If you’re going to get injured while on a wonderful trip, it’s probably best to wait until the very last day to do it. Russ and I were about to head back to the hotel anyway to eat lunch and lounge around before it was time to take the shuttle to the airport. Taking a big fall while photographing a stunningly beautiful bird was jarring, but I must be more monomaniacal than even I realized, because as I pulled myself up, there was the Red-throated Loon at a perfect angle, and I resumed clicking away on my knees. My camera was working just fine without the lens hood. 

Red-throated Loon

Poor Russ is not monomaniacal about anything, except maybe me—when I finally looked up at him instead of down at the bird, he looked utterly stricken. I was still clicking away while he fished my lens hood out of the water and asked how bad I was hurt. I could still take pictures, so clearly was not at death’s door. When the loon finally swam on to where shrubs blocked my view, Russ helped me to my feet. My knee looked pretty bad, though it didn’t hurt much to stand or to walk. But pulling up my pants leg to see it, I could feel that I’d injured my finger, too. Fortunately, it was on my left hand. Unfortunately, it was my ring finger, and I didn’t think through how I should have instantly taken my wedding ring off. That didn't occur to me until we were back at the hotel and the finger was the color and shape of a sausage. It took a good 20 minutes of icing it and painful twisting and turning to get the ring off. 

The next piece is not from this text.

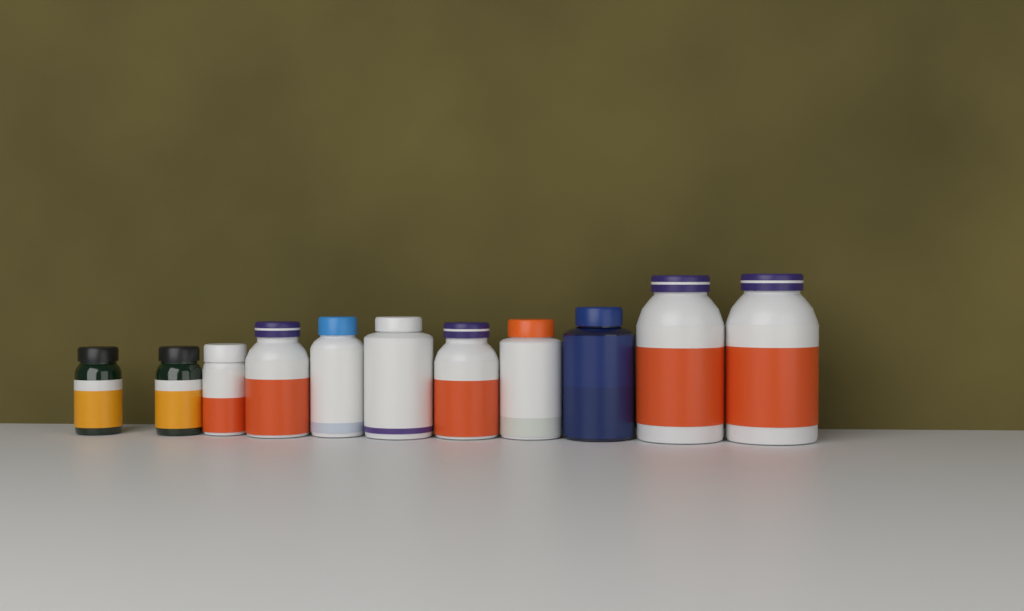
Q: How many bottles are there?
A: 11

I’m on blood thinners, so I would've headed to the emergency room immediately had I hit my head. But the injuries to my knee and finger seemed manageable. We parked ourselves at a table in the hotel lobby to eat lunch and work on our laptops. I backed up all that day’s photos and started writing blog posts while Russ did some actual work. My finger looked way worse than it felt. I could type just fine, and my knee didn’t hurt while I was sitting or walking. 

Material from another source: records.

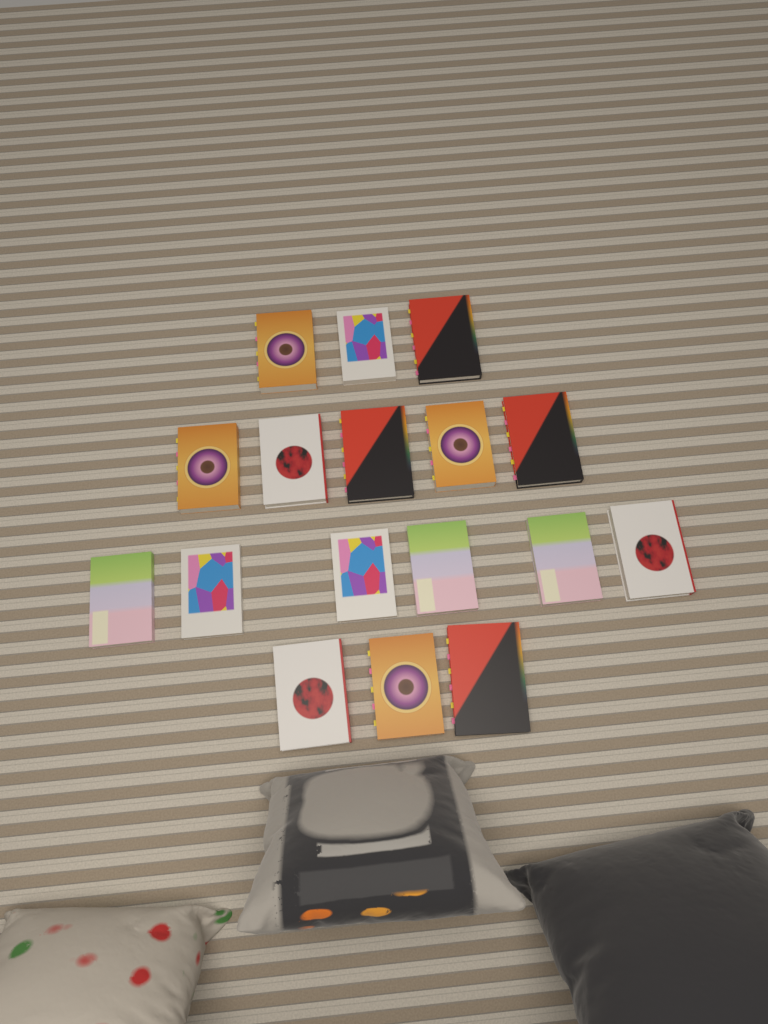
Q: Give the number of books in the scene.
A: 17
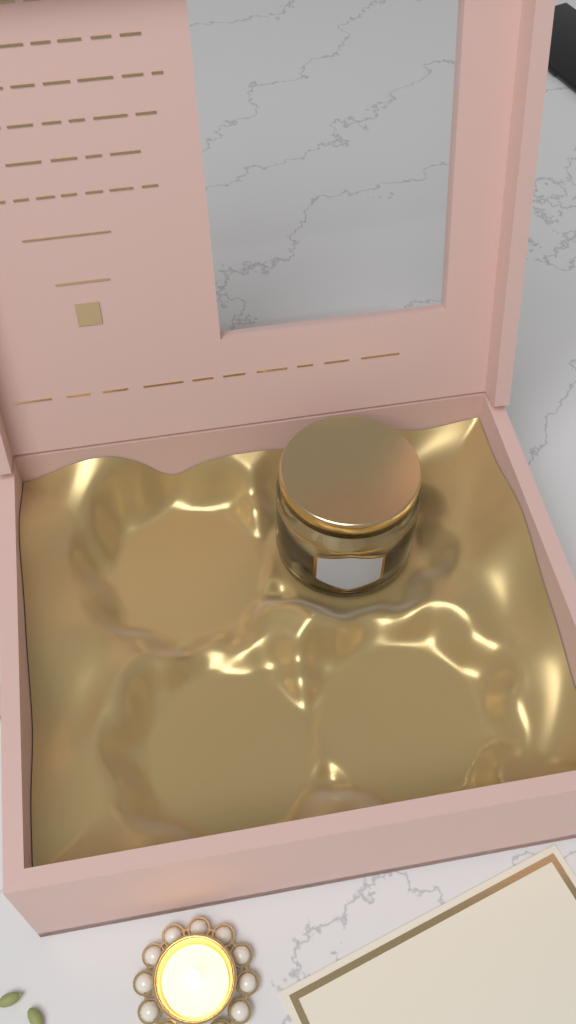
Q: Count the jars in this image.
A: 1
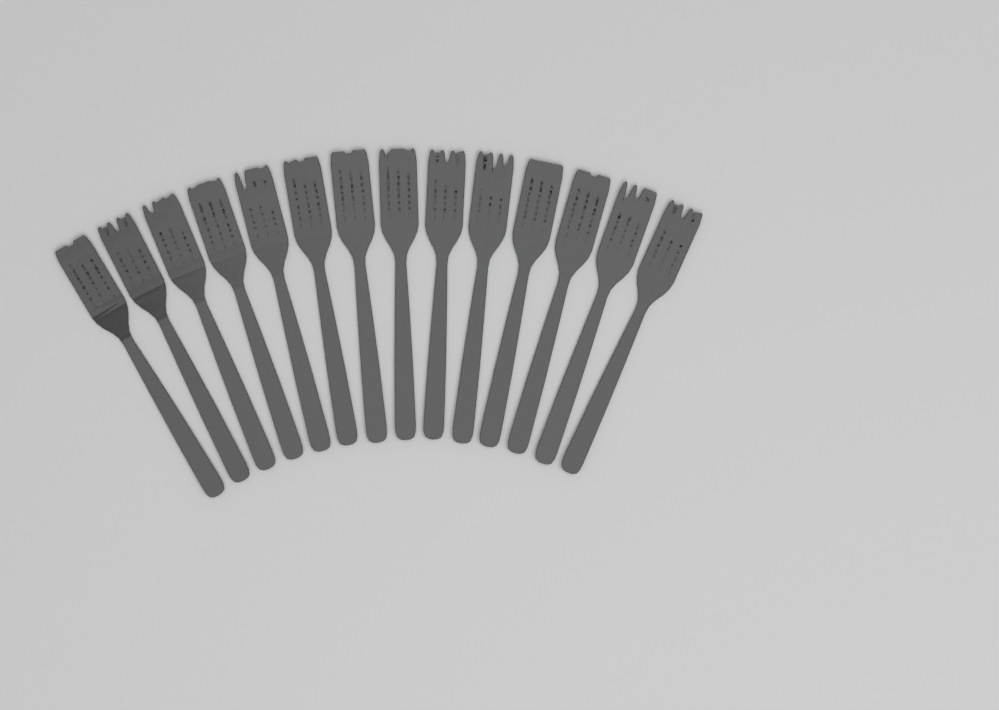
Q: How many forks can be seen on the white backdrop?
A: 14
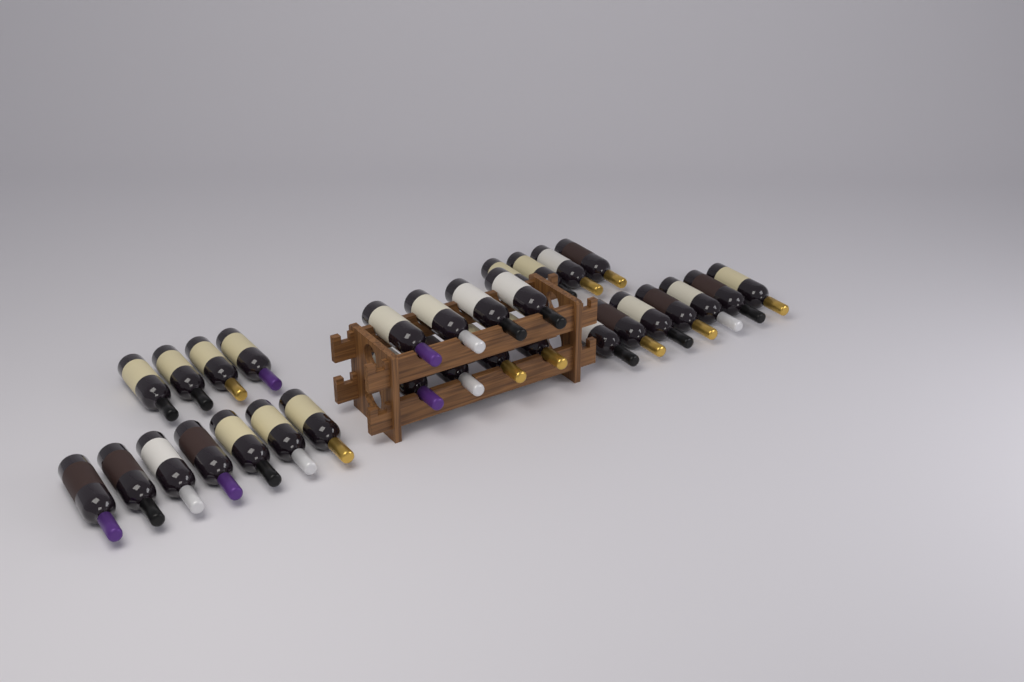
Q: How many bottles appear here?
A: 30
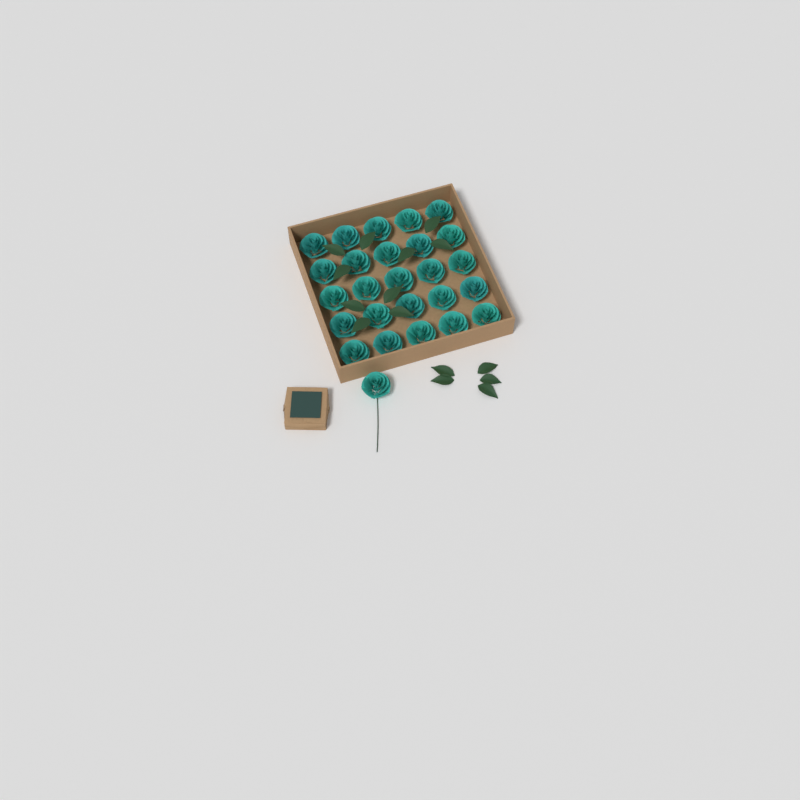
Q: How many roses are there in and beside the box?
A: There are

Russ and I waited to take the shuttle to the airport in the lobby. The glass of ice next to my computer is where I soaked my poor finger after falling at Lake Hood.

The rest of the day was uneventful. The hotel shuttle got us to the airport in plenty of time, and we found a nice quiet spot to wait before boarding. When we got on the plane, a flight attendant brought me some ice for my finger, and then I fell asleep. We arrived in Minneapolis early in the morning and in Duluth at midmorning. Our great Alaska adventure was at an end. 

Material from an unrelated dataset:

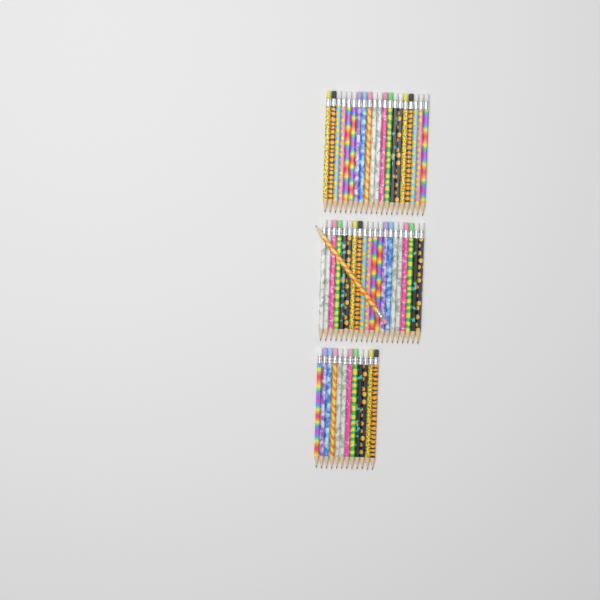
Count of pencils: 53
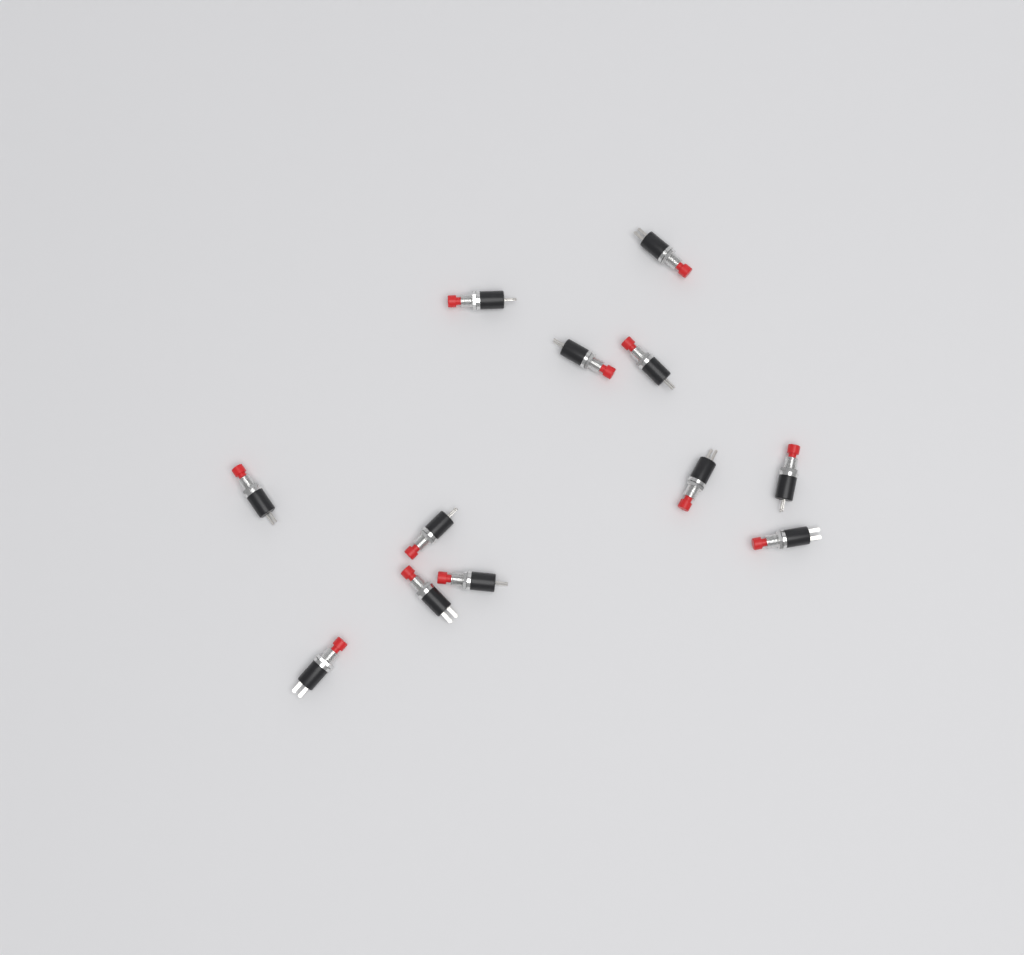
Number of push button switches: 12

My knee and entire leg below it were dark purple for over a week, and took a few more weeks to go through that weird rainbow of discoloration before it went back to normal. And my finger is still a bit too swollen to get my wedding ring on. My doctor was much more concerned about my falling at all than about the minor knee or finger injuries, but I reassured him that the fall wasn’t an old lady fall—it was a crazy bird photographer fall. 

Two weeks ago, when my knee still hurt when I knelt and my finger still ached when I tied my shoes, Russ asked if those last loon photos had been worth it. The best Red-throated Loon photos I’d ever taken before this trip were at a very great distance in winter plumage. 

Red-throated Loon

Then I got some decent shots of them on the Nome leg of this trip...

Red-throated Loon on nest

Red-throated Loon

... but nothing like these final closeups. If my injuries had been serious enough to make birding or playing with my grandson harder, I’d say no, it wasn’t worth it. But even right after it happened, the injuries were not serious and now are completely behind me. My camera didn't suffer even a glitch and the lens hood cleaned up good as new. And all those photos are right there to enjoy whenever I like for the rest of my life. I may be crazy, but yep. It was worth it.